If a female that is a carrier for color-blindness has a child with a male that has normal vision, what percentage of their children may be color blind?

0%
25%
50%
75%

Color blindness is a sex-linked trait, meaning it is carried on the X chromosome. A female's genotype is XX, whereas a male's genotype is XY. Since the trait is recessive, if one of the X chromosome's on a woman carries the colorblindness but the other chromosome does not, the other chromosome is dominate over the colorblind chromosome and she is a carrier of colorblindness, but not colorblind. 

If a man's X chromosome carries colorblindness, he has no other X chromosome to dominate over the trait, so he WILL be a carrier and will be colorblind. 

Male children of a carrier mother and non-colorblind father have a 50% probability of being colorblind and female children have a 50% probability of being carriers, but the daughters will not be colorblind. This is because one X comes from the mother (which may or may not have the colorblind trait), and one from the father. Even if the mother passes on colorblindness, the father cannot, so the X that comes from the father will dominate over the colorblind trait. 

Male children of a father with colorblindness and a carrier mother have a 50% likelihood of being colorblind, and their female children are either carriers or colorblind. 

Male children of a father with colorblindness and a non-colorblind mother will not inherit colorblindness, but all of the female children will be carriers. 

Male children of a non-colorblind father and a colorblind mother will be colorblind and all the female children will be carriers. 

All the children of two colorblind parents will be colorblind.To recap, in order for a male to be colorblind, the X passed on from his father must contain the colorblind gene. In order for a female to be colorblind, both the X from her mother and the X from her father must contain the colorblind gene, meaning her mother is either colorblind or a carrier and her father is colorblind. We can exhibit these probabilities in a punnet square. Assume that X is a non-colorblind gene, x is colorblind, and Y is non-colorblind. 
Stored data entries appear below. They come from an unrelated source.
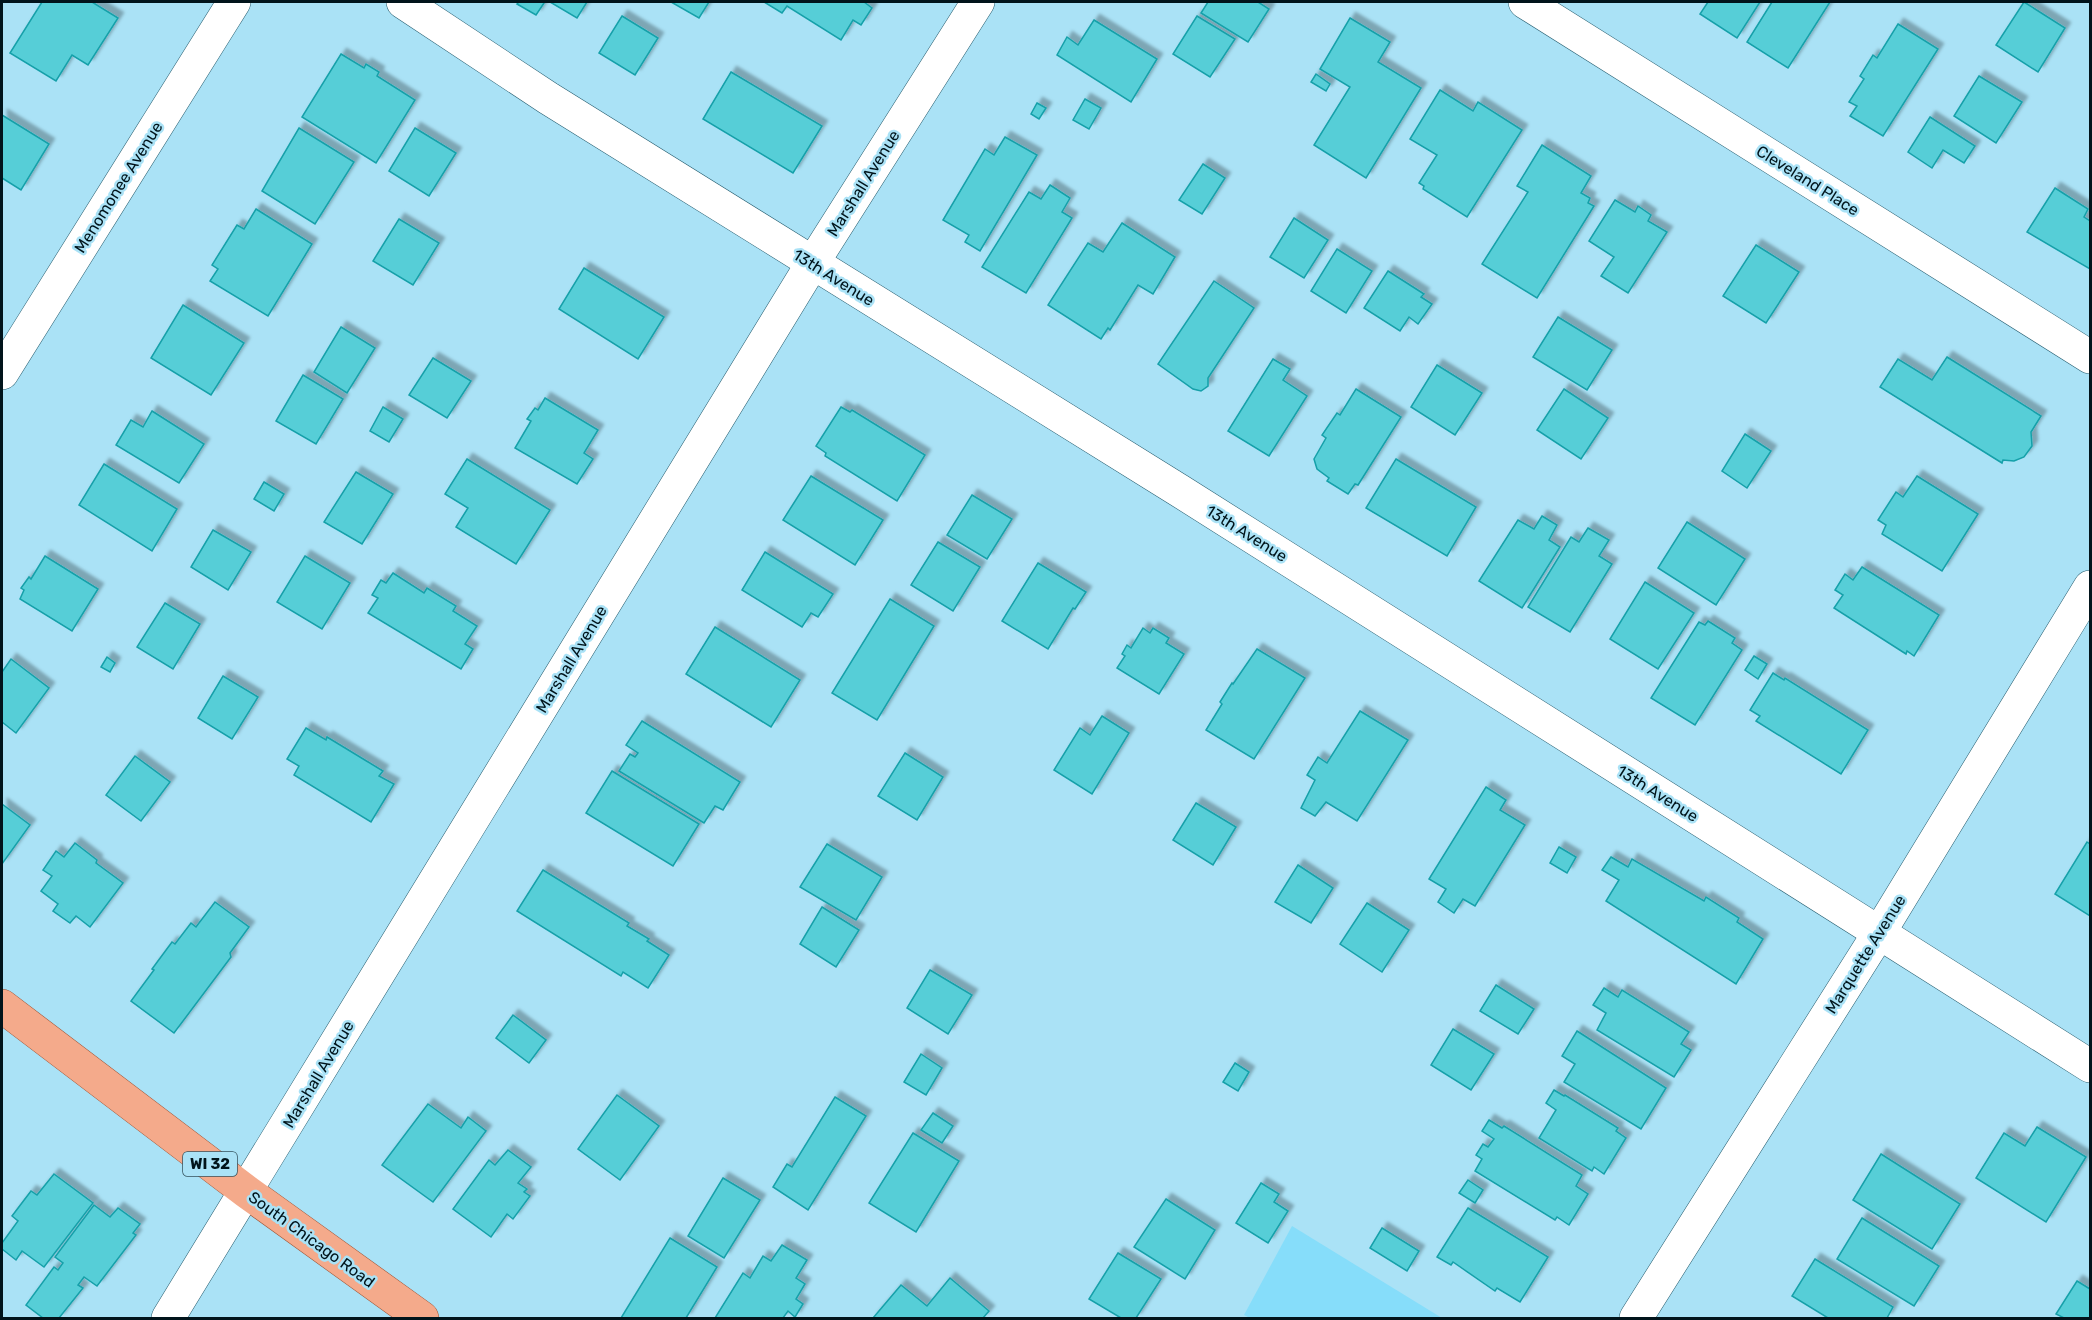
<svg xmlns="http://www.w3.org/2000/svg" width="2092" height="1320" viewBox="0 0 2092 1320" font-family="Rubik,sans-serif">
  <defs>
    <filter id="shadow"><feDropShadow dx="5.5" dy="-5.5" stdDeviation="1.5" flood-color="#0004"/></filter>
  </defs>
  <rect width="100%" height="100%" fill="#aae2f6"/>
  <path fill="#86ddfa" d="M1292 1226 1442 1318H1250L1244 1315Z"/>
  <g fill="#57ced7" stroke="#14a0a9" stroke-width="1.5" filter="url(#shadow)">
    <path d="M42 2H92L118 18 88 65 72 55 56 81 10 53Z"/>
    <path d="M519 2H543L544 3 536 15 517 4Z"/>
    <path d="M550 2H587L577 18Z"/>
    <path d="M671 2H709L699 18Z"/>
    <path d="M764 2H864L872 8 861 25 853 20 841 40 787 6 782 13Z"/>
    <path d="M1208 2H1258L1269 9 1248 42 1201 13Z"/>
    <path d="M1708 2H1760L1737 38 1700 14Z"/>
    <path d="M1772 2H1830L1788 68 1747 42Z"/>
    <path d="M2024 2 2065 28 2038 72 1996 45Z"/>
    <path d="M622 16 658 38 635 75 599 53Z"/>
    <path d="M1197 16 1235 39 1210 77 1173 54Z"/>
    <path d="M1350 18 1390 42 1378 62 1421 88 1366 178 1314 145 1350 87 1320 69Z"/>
    <path d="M1094 20 1157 59 1131 102 1057 55 1067 37 1078 45Z"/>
    <path d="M1898 24 1938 49 1883 136 1850 116 1857 106 1849 102 1864 79 1860 76 1873 55 1877 58Z"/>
    <path d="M341 54 364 68 366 64 379 72 377 76 415 100 376 163 302 117Z"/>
    <path d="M731 72 822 126 793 173 703 119Z"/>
    <path d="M1316 74 1330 84 1326 91 1311 82Z"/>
    <path d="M1979 76 2022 102 1996 143 1954 116Z"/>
    <path d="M1440 90 1473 111 1478 102 1522 130 1467 217 1423 189 1424 186 1419 183 1437 155 1410 139Z"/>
    <path d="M1085 99 1101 108 1089 129 1073 120Z"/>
    <path d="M1037 103 1046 108 1039 119 1031 114Z"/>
    <path d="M2 115 49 144 21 190 2 178Z"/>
    <path d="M1930 117 1975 146 1964 163 1943 150 1932 168 1908 152Z"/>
    <path d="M299 128 354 162 315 224 262 191Z"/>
    <path d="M415 128 456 153 429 196 389 171Z"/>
    <path d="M1005 137 1037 155 980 251 965 242 969 235 943 220 985 149 994 155Z"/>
    <path d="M1542 145 1591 176 1581 193 1590 198 1588 203 1594 206 1537 298 1482 264 1528 192 1517 186Z"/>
    <path d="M1203 164 1225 178 1202 214 1179 200Z"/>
    <path d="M1050 185 1070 198 1062 212 1072 218 1026 293 982 267 1029 192 1041 199Z"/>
    <path d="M2055 188 2088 209 2084 217 2090 221V269L2027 232Z"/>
    <path d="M1615 200 1635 212 1638 206 1651 215 1648 221 1667 232 1628 293 1601 276 1614 257 1589 241Z"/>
    <path d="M256 209 312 244 268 316 210 281 218 269 212 265 237 225 244 229Z"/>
    <path d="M1294 218 1328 240 1304 278 1270 257Z"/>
    <path d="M399 219 439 243 413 285 373 261Z"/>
    <path d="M1122 223 1175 257 1153 294 1138 285 1110 330 1108 328 1101 339 1048 305 1088 243 1103 252Z"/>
    <path d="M1756 245 1799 272 1766 323 1723 296Z"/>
    <path d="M1337 249 1372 271 1346 313 1311 291Z"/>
    <path d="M584 268 664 317 638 359 559 309Z"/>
    <path d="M1388 271 1424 294 1421 297 1432 304 1418 324 1409 317 1400 331 1364 308Z"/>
    <path d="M1214 281 1254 308 1208 378V386L1201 391 1193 389 1158 364Z"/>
    <path d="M183 305 244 343 211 395 151 358Z"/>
    <path d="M1558 317 1612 350 1587 390 1533 357Z"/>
    <path d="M341 327 375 348 347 393 314 372Z"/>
    <path d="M1947 357 2041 416 2031 432 2032 446 2024 457 2014 461 2003 460 2002 463 1880 387 1898 359 1932 380Z"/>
    <path d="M433 358 471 381 447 418 409 395Z"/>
    <path d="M1273 359 1290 369 1283 380 1307 396 1269 456 1228 431Z"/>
    <path d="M1437 365 1482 393 1455 435 1411 407Z"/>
    <path d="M303 375 343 399 316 444 276 421Z"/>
    <path d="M1356 389 1401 417 1358 485 1355 484 1348 494 1327 481 1329 478 1317 469 1314 459 1326 438 1322 435 1337 413 1340 415Z"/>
    <path d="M1564 389 1608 418 1581 459 1537 430Z"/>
    <path d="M545 398 598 430 584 453 593 459 577 484 515 448 531 421 527 419 535 408 538 410Z"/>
    <path d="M383 407 403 419 389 442 370 431Z"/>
    <path d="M841 407 850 412 852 410 925 455 897 501 825 456 826 453 816 446Z"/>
    <path d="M152 411 204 444 179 483 116 445 131 420 143 427Z"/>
    <path d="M1745 434 1771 451 1747 488 1722 471Z"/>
    <path d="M467 459 550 510 516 564 456 527 468 508 445 494Z"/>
    <path d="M1396 459 1476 507 1447 556 1366 508Z"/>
    <path d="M104 464 177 509 152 551 79 505Z"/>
    <path d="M356 472 393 494 362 544 324 522Z"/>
    <path d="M811 476 883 520 855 565 783 520Z"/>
    <path d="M1917 476 1978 514 1942 571 1882 534 1886 525 1878 520 1896 492 1903 497Z"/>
    <path d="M264 482 284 494 274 511 254 499Z"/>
    <path d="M972 495 1012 519 987 559 947 535Z"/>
    <path d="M1542 516 1557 525 1549 540 1560 547 1522 608 1479 581 1518 520 1534 529Z"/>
    <path d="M1687 522 1745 559 1716 605 1658 568Z"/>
    <path d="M1588 528 1609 540 1599 556 1612 564 1570 632 1528 607 1571 537 1579 542Z"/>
    <path d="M213 530 251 552 228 590 191 567Z"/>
    <path d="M938 542 980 567 953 611 911 585Z"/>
    <path d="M765 552 833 594 818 617 811 613 802 627 742 590Z"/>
    <path d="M45 556 98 589 72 631 20 599 24 590 21 588 29 577 31 579Z"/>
    <path d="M305 556 350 583 322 629 277 602Z"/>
    <path d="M1038 563 1086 592 1075 609 1073 608 1048 649 1002 621Z"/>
    <path d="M1862 567 1939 615 1914 656 1907 651 1906 654 1834 608 1843 595 1835 590 1845 574 1853 580Z"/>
    <path d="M393 573 424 593 427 588 456 606 453 611 477 626 465 644 473 649 461 669 368 613 378 598 372 595 381 580 386 583Z"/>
    <path d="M1645 582 1694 613 1658 669 1610 639Z"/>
    <path d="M890 599 934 626 877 720 832 693Z"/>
    <path d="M165 603 200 624 173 669 137 647Z"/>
    <path d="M1708 621 1735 638 1732 643 1742 650 1695 725 1651 698 1699 622 1705 625Z"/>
    <path d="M715 627 800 680 771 727 686 674Z"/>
    <path d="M1143 628 1150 633 1153 628 1169 638 1166 643 1184 654 1159 694 1117 668 1125 656 1122 654 1127 645 1131 648Z"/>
    <path d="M1257 649 1305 678 1254 759 1206 730 1222 704 1220 702 1232 683 1233 684Z"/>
    <path d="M1754 656 1767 664 1758 679 1745 670Z"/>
    <path d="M107 657 115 663 110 672 101 667Z"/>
    <path d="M11 659 49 688 16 733 2 722V672Z"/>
    <path d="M1773 673 1784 680 1785 678 1868 730 1841 774 1756 721 1760 716 1750 710Z"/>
    <path d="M223 676 258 697 232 739 198 718Z"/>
    <path d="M1360 711 1408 740 1357 821 1326 802 1315 816 1301 808 1315 780 1307 775 1318 757 1327 763Z"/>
    <path d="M1102 716 1129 733 1092 794 1054 770 1080 728 1090 735Z"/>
    <path d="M642 721 740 782 723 810 715 806 704 823 619 771 630 754 635 757 638 753 626 745Z"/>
    <path d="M306 728 326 740 327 737 383 771 379 776 394 784 371 822 294 775 299 766 287 759Z"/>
    <path d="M905 753 943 777 917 820 878 796Z"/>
    <path d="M135 756 170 782 141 821 106 795Z"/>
    <path d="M612 771 699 824 673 866 586 813Z"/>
    <path d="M1486 787 1506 800 1500 810 1525 825 1475 906 1463 899 1454 913 1438 902 1446 889 1429 879Z"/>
    <path d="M1196 803 1236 827 1213 865 1173 840Z"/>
    <path d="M2 804 30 825 2 864Z"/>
    <path d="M2087 842 2090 844V916L2055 894Z"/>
    <path d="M75 843 97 860 96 863 123 883 90 927 76 916 70 923 53 911 58 904 41 891 52 876 43 870 56 851 64 857Z"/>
    <path d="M827 844 882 877 856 920 800 887Z"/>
    <path d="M1559 847 1576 857 1567 873 1550 863Z"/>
    <path d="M1611 857 1628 867 1632 859 1704 901 1706 897 1739 918 1737 922 1763 939 1736 984 1606 901 1619 880 1602 870Z"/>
    <path d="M1298 865 1333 888 1311 923 1275 902Z"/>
    <path d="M543 870 629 923 627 926 649 939 647 941 669 955 648 988 623 972 621 976 517 911Z"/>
    <path d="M215 902 249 927 230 953 231 957 174 1033 131 1001 154 970 152 969 172 942 175 944 191 923 196 927Z"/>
    <path d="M1367 903 1409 930 1382 972 1340 944Z"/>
    <path d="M822 907 859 930 836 967 800 944Z"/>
    <path d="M930 970 972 995 948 1034 907 1008Z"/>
    <path d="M1496 985 1534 1009 1518 1034 1480 1011Z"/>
    <path d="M1604 988 1618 997 1622 990 1689 1032 1681 1044 1691 1050 1674 1077 1597 1030 1606 1013 1593 1005Z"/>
    <path d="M513 1015 546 1040 529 1063 496 1038Z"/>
    <path d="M1453 1029 1494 1054 1471 1090 1431 1065Z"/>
    <path d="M1577 1031 1666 1088 1641 1129 1564 1082 1575 1064 1562 1056Z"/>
    <path d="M921 1054 942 1068 926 1095 904 1082Z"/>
    <path d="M1235 1063 1249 1072 1238 1091 1223 1082Z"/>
    <path d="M1554 1090 1564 1096 1565 1095 1618 1128 1616 1131 1626 1138 1604 1174 1594 1167 1592 1171 1539 1138 1556 1110 1546 1103Z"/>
    <path d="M617 1095 659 1126 620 1180 578 1149Z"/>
    <path d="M835 1097 866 1116 808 1210 773 1187 787 1164 792 1167Z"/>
    <path d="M428 1104 461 1128 468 1117 486 1131 433 1202 382 1165Z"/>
    <path d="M933 1113 953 1126 942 1143 921 1130Z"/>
    <path d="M1489 1120 1502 1128 1504 1126 1582 1175 1576 1186 1588 1194 1569 1225 1557 1217 1555 1220 1475 1171 1482 1159 1476 1155 1483 1144 1488 1147 1494 1139 1482 1131Z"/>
    <path d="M2037 1127 2086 1157 2046 1222 1976 1178 2004 1133 2025 1146Z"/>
    <path d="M913 1133 959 1161 916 1232 869 1203Z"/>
    <path d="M508 1150 531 1167 518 1183 527 1189 524 1192 530 1196 513 1219 507 1214 491 1237 453 1209 489 1160 495 1165Z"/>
    <path d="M1881 1154 1960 1204 1932 1249 1853 1200Z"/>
    <path d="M54 1174 93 1203 44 1267 22 1251 16 1260 2 1249V1243L18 1221 12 1216 31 1191 37 1195Z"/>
    <path d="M723 1178 760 1200 724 1258 688 1236Z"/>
    <path d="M1468 1180 1483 1190 1475 1203 1459 1193Z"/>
    <path d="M1261 1183 1279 1194 1274 1202 1288 1211 1268 1243 1236 1223Z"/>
    <path d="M1166 1199 1215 1230 1185 1279 1134 1247Z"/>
    <path d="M94 1205 110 1217 118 1208 140 1224 133 1233 136 1235 97 1286 84 1277 78 1285 83 1288 59 1318H43L26 1305 54 1267 58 1270 63 1263 55 1257Z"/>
    <path d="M1468 1208 1548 1257 1520 1302 1497 1288 1495 1291 1453 1262 1451 1265 1437 1257Z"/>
    <path d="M1862 1218 1939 1266 1914 1306 1837 1259Z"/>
    <path d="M1382 1228 1419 1251 1407 1271 1370 1248Z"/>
    <path d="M670 1238 717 1267 686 1318H621Z"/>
    <path d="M782 1245 807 1260 796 1278 805 1284 796 1299 803 1304 795 1317 788 1311 783 1318H715L743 1273 750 1278 763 1256 771 1261Z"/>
    <path d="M1118 1253 1161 1279 1136 1318H1121L1089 1299Z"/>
    <path d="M1815 1259 1893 1307 1887 1318H1828L1792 1296Z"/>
    <path d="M950 1278 989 1311 983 1318H873L901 1285 927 1306Z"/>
    <path d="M2077 1281 2090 1289V1318H2064L2056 1314Z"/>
  </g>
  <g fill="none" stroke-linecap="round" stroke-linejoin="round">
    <defs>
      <g id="minor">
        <path d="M403 2 548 98 1180 491 2090 1066"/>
        <path d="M1525 2 2090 357"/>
        <path d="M2 373 234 2"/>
        <path d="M168 1318 812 264 978 2"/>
        <path d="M1636 1318 1879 933 2090 587"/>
      </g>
      <path id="primary" d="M2 1006 247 1192 422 1318"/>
    </defs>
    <use href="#minor" stroke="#265d6f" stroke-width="34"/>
    <use href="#primary" stroke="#9a5032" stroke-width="34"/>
    <use href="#minor" stroke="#fff" stroke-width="33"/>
    <use href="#primary" stroke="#f4aa8b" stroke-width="33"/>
  </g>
  <g text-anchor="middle" stroke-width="5" stroke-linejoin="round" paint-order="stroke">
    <rect fill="#aae2f6" stroke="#34525d" stroke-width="1.5" x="183" y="1152" width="54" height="24" rx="4.5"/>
    <g font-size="15" font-weight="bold" fill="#01141b">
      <text x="210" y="1169">WI 32</text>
    </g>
    <g font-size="16" fill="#01141b" stroke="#aae2f6">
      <text transform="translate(1808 180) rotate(32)" y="6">Cleveland Place</text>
      <text transform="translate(863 183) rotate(-58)" y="6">Marshall Avenue</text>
      <text transform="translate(118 187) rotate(-58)" y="6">Menomonee Avenue</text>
      <text transform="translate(834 277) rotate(32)" y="6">13th Avenue</text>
      <text transform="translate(1247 533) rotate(32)" y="6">13th Avenue</text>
      <text transform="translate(571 659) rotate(-59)" y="6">Marshall Avenue</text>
      <text transform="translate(1658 793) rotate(32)" y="6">13th Avenue</text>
      <text transform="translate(1865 954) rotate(-58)" y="6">Marquette Avenue</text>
      <text transform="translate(318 1074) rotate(-59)" y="6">Marshall Avenue</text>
      <text transform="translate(312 1239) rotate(36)" y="6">South Chicago Road</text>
    </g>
  </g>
  <rect width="2092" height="1320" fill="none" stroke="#01141b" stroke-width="6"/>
</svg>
If a mother is a carrier, her genotype is Xx. If the father is not colorblind, he is XY. Here is the Punnet square (I doubt this will space properly, but I hope you get the idea): 

| X | x 
 
X | XX | Xx 
Y | XY | xY 

The mother is the first horizontal line, Xx. She is a carrier. The first vertical line is XY, the father, who is not a carrier. You multiply the first mother's gene (X) with the first father's (X) to get the top-left box (XX). The second mother's gene (x) with the father's first gene (X) yields the top, right box (Xx), etc. This is the probability of having a colorblind child. We can see it's true that's there's a 50% chance of having a boy (there are two xy's) and a 50% of having a girl (two xx's). If you have a boy, there's a 50% of having a colorblind boy, and a 50% chance of having a non-colorblind boy. There is a 0% of EVER having a colorblind daughter in this situation. Now let us look at the possible answers: 
A) 25% of their offspring will be color-blind 
^^ Statistically, this is true. If they have four children, then statistically they will have two daughters, two sons, and one of the sons will be colorblind. This is not a certainty, however, because it's possible that they have four daughters, none of which are colorblind. 
B) None of their daughters will be color-blind 
^^ This is unequivocally true, there is no possibility of a daughter being colorblind. 
C) Half of their sons will be color-blind. 
^^ Statistically speaking, this is true. Half of their sons would probably be colorblind, but statistics is not a certainty. It is possible to have two sons in a row, and both of them to inherit an XY genotype, meaning neither of them are colorblind. So this statement is false. 
D) Half of their daughters will be carriers of color-blindness. 
^^ Again, this is statistically true, but genetics is never a certainty in situations like this. 

If this is a question where only one answer can be correct, then the answer is B. If multiple answers can be correct, then A, B, C, and D are true. If you refer to the Punnet square I made above, you can see that 25% of the offspring in the square are colorblind, none of the daughters are, half the sons are, and half the daughters are carriers. They are true when you are speaking in terms of probability, which is all genetics really is. So either they are all true, or if you can only pick one, it is B, because that is the only 100% certainty.